● **Task details**
In the rows below, swap every "manager" for "editor" and reproduce the source text with nothing else altered, leaving out the pictures.

● **Supplied information**
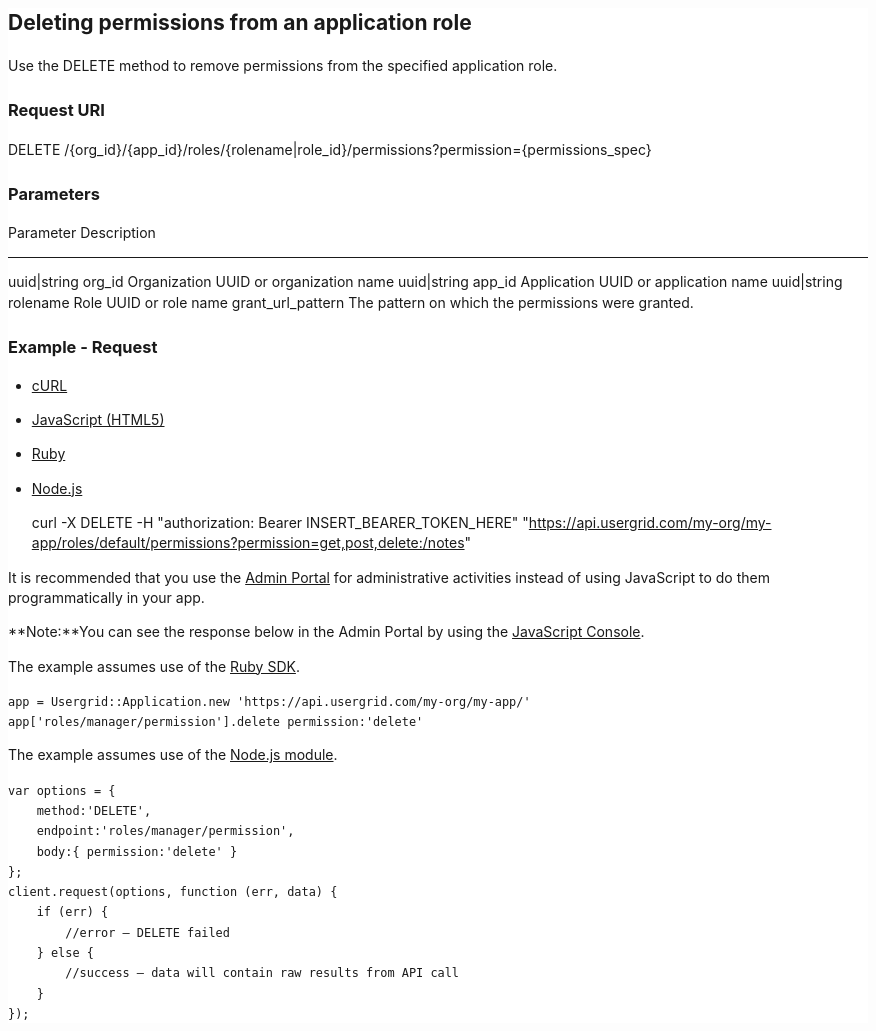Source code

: Deleting permissions from an application role
---------------------------------------------

Use the DELETE method to remove permissions from the specified
application role.

### Request URI

DELETE
/{org\_id}/{app\_id}/roles/{rolename|role\_id}/permissions?permission={permissions\_spec}

### Parameters

  Parameter              Description
  ---------------------- ----------------------------------------------------
  uuid|string org\_id    Organization UUID or organization name
  uuid|string app\_id    Application UUID or application name
  uuid|string rolename   Role UUID or role name
  grant\_url\_pattern    The pattern on which the permissions were granted.

### Example - Request

-   [cURL](#curl_delete_role_permissions)
-   [JavaScript (HTML5)](#javascript_delete_role_permissions)
-   [Ruby](#ruby_delete_role_permissions)
-   [Node.js](#nodejs_delete_role_permissions)



    curl -X DELETE -H "authorization: Bearer INSERT_BEARER_TOKEN_HERE" "https://api.usergrid.com/my-org/my-app/roles/default/permissions?permission=get,post,delete:/notes"

It is recommended that you use the [Admin
Portal](http://apigee.com/usergrid) for administrative activities
instead of using JavaScript to do them programmatically in your app.

**Note:**You can see the response below in the Admin Portal by using the
[JavaScript
Console](/docs/usergrid/content/displaying-app-services-api-calls-curl-commands).

The example assumes use of the [Ruby
SDK](https://github.com/scottganyo/usergrid_iron).

    app = Usergrid::Application.new 'https://api.usergrid.com/my-org/my-app/'
    app['roles/manager/permission'].delete permission:'delete'

The example assumes use of the [Node.js
module](https://github.com/apigee/usergrid-node-module).

    var options = {
        method:'DELETE',
        endpoint:'roles/manager/permission',
        body:{ permission:'delete' }    
    };
    client.request(options, function (err, data) {
        if (err) {
            //error — DELETE failed
        } else {
            //success — data will contain raw results from API call        
        }
    });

● **Written reply**
Source code

: Deleting permissions from an application role
---------------------------------------------

Use the DELETE method to remove permissions from the specified
application role.

### Request URI

DELETE
/{org\_id}/{app\_id}/roles/{rolename|role\_id}/permissions?permission={permissions\_spec}

### Parameters

  Parameter              Description
  ---------------------- ----------------------------------------------------
  uuid|string org\_id    Organization UUID or organization name
  uuid|string app\_id    Application UUID or application name
  uuid|string rolename   Role UUID or role name
  grant\_url\_pattern    The pattern on which the permissions were granted.

### Example - Request

-   [cURL](#curl_delete_role_permissions)
-   [JavaScript (HTML5)](#javascript_delete_role_permissions)
-   [Ruby](#ruby_delete_role_permissions)
-   [Node.js](#nodejs_delete_role_permissions)



    curl -X DELETE -H "authorization: Bearer INSERT_BEARER_TOKEN_HERE" "https://api.usergrid.com/my-org/my-app/roles/default/permissions?permission=get,post,delete:/notes"

It is recommended that you use the [Admin
Portal](http://apigee.com/usergrid) for administrative activities
instead of using JavaScript to do them programmatically in your app.

**Note:**You can see the response below in the Admin Portal by using the
[JavaScript
Console](/docs/usergrid/content/displaying-app-services-api-calls-curl-commands).

The example assumes use of the [Ruby
SDK](https://github.com/scottganyo/usergrid_iron).

    app = Usergrid::Application.new 'https://api.usergrid.com/my-org/my-app/'
    app['roles/editor/permission'].delete permission:'delete'

The example assumes use of the [Node.js
module](https://github.com/apigee/usergrid-node-module).

    var options = {
        method:'DELETE',
        endpoint:'roles/editor/permission',
        body:{ permission:'delete' }    
    };
    client.request(options, function (err, data) {
        if (err) {
            //error — DELETE failed
        } else {
            //success — data will contain raw results from API call        
        }
    });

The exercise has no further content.